- [DATA RECORDS]
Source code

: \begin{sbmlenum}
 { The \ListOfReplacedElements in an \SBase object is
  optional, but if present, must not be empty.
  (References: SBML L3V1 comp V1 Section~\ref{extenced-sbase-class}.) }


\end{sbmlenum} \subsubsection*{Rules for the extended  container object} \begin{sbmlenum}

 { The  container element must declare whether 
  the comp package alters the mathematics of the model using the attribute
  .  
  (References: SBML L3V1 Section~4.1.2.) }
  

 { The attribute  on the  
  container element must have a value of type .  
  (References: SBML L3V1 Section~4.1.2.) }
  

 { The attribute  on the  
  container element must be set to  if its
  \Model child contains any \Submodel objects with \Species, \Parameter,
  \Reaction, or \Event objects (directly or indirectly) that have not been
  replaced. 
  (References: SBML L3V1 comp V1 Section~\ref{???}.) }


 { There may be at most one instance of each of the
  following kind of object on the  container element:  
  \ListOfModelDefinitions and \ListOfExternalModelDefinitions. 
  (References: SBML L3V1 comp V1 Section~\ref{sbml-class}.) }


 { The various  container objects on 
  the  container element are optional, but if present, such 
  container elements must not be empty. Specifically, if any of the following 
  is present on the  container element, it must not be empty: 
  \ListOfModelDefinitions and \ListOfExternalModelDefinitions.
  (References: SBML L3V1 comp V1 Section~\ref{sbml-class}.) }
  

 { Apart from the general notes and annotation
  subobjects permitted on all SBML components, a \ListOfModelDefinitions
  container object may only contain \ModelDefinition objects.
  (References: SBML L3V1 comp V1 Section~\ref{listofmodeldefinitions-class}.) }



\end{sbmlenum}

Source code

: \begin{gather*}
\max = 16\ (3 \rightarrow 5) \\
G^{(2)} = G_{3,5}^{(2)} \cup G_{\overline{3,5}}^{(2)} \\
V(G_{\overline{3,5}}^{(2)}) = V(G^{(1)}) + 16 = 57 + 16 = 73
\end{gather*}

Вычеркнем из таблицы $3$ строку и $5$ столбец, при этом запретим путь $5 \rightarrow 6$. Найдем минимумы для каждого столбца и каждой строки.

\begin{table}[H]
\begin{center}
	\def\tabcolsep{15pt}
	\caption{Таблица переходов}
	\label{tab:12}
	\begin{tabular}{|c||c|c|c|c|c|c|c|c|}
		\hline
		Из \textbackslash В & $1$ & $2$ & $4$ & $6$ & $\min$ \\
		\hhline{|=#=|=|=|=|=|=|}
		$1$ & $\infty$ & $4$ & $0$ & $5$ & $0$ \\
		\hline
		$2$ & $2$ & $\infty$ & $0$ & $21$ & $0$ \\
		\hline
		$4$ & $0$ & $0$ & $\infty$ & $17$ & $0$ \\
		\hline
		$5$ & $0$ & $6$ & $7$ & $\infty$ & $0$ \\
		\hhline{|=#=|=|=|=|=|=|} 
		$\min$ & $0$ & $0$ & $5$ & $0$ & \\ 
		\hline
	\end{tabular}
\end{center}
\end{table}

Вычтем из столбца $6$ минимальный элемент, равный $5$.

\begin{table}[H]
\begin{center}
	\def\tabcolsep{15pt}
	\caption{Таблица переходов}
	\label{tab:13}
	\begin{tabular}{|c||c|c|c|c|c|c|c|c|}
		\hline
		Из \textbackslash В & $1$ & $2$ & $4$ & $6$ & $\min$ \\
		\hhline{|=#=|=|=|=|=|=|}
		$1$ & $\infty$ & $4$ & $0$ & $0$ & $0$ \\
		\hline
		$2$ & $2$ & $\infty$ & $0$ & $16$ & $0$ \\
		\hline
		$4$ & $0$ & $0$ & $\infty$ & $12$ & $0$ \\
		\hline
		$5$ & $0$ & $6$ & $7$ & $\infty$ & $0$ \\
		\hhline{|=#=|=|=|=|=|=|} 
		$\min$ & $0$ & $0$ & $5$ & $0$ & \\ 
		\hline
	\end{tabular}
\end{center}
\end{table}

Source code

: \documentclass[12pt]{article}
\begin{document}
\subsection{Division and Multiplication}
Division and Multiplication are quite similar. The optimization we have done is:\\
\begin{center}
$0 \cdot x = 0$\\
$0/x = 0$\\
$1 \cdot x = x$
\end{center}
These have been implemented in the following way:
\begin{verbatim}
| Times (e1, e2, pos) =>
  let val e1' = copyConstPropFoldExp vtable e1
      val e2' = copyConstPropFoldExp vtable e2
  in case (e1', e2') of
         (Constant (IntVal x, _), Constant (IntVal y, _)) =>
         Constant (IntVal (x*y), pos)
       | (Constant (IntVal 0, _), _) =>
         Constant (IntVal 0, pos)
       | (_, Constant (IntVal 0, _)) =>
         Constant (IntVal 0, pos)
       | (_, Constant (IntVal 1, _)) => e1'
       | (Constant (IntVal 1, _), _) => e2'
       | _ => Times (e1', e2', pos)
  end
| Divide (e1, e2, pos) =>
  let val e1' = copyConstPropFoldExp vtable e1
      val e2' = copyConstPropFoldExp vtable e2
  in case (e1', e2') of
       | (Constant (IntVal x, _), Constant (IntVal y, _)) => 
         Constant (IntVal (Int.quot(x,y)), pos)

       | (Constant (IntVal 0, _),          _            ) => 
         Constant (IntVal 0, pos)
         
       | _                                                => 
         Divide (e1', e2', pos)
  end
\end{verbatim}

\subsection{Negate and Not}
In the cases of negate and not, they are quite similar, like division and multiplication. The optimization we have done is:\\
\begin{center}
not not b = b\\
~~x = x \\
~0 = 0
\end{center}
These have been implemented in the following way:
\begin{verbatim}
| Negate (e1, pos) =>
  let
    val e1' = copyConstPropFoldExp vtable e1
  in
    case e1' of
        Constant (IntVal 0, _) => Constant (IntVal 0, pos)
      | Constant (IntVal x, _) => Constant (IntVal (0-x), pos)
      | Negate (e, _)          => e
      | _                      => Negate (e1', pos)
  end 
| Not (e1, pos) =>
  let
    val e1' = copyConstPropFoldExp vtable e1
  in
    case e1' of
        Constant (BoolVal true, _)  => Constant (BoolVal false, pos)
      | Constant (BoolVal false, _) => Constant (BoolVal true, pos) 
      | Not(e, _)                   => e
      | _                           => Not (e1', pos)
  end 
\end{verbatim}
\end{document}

- [ASSIGNMENT] Check every line of the data, and copy the ones that contain "infty".

- [RESPONSE TO THIS EXERCISE]
		$1$ & $\infty$ & $4$ & $0$ & $5$ & $0$ \\
		$2$ & $2$ & $\infty$ & $0$ & $21$ & $0$ \\
		$4$ & $0$ & $0$ & $\infty$ & $17$ & $0$ \\
		$5$ & $0$ & $6$ & $7$ & $\infty$ & $0$ \\
		$1$ & $\infty$ & $4$ & $0$ & $0$ & $0$ \\
		$2$ & $2$ & $\infty$ & $0$ & $16$ & $0$ \\
		$4$ & $0$ & $0$ & $\infty$ & $12$ & $0$ \\
		$5$ & $0$ & $6$ & $7$ & $\infty$ & $0$ \\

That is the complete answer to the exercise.